----- Text passage
Currently, I fail to see how this is bad but I’m scared to asks on other social media platforms and be seen as having colonial mentality or something.

In: Economics

19 Answers

Anonymous 0 Comments

The locals that are pushed out, where do they go?

Anonymous 0 Comments

Cost of living becomes higher, more workers are exploited, places that used to have affordable housing have their prices skyrocket and local people who have lived there for years find that they cant afford to live there anymore because they cater to expats/foreigners and tourists. Where will the locals go?

Not to mention environmental problems too such as pollution. This just scratches the surface of it.

Take Bali for example, they have a huge gentrification problem and it gets worse every year.

Anonymous 0 Comments

It really depends on what you mean by gentrification but the main issue is that:

As areas get more wealthy, it’ll cost more to live there. It displaces the people who were living there by pricing them out. More wealthy people then move in and change the character.

It’s partly an issue of change, people want the area to feel like it did for a long time. It’s also a question of economics. Is economics at all costs smart? And typically the answer is no for the people living there. Money might buy happiness and security but only to a certain extent

Anonymous 0 Comments

Old people hate it, and they’re also the ones that vote the most, so it becomes a massive media stink for political votes locally.
----------
What is needed ::
Please rewrite the paragraph in the gentrification thread above that begins "As areas get more wealthy" as a short list that keeps its main facts.
----- Information provided
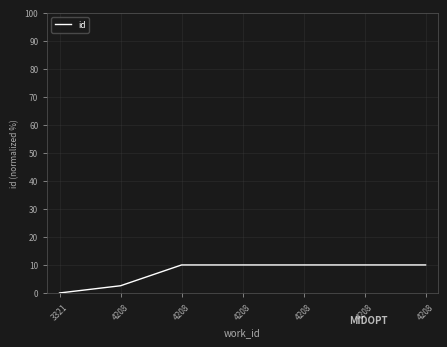

What is the average value?

7.5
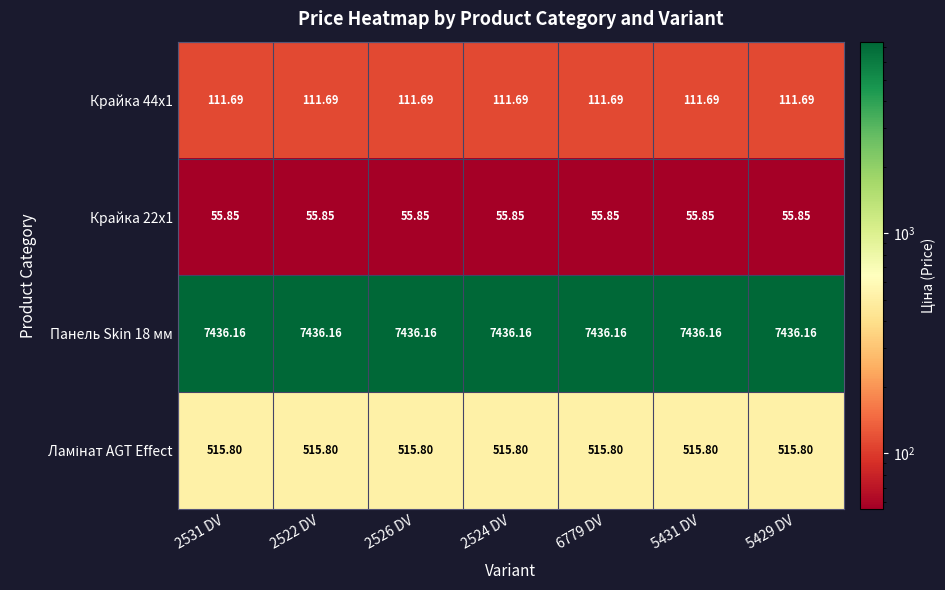

What is the total value across all series at 2526 DV?

8119.5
----------
Result ::
- Living in an area costs more as it grows wealthier.
- Rising costs price out and displace the people already living there.
- Wealthier people move in and change the area's character.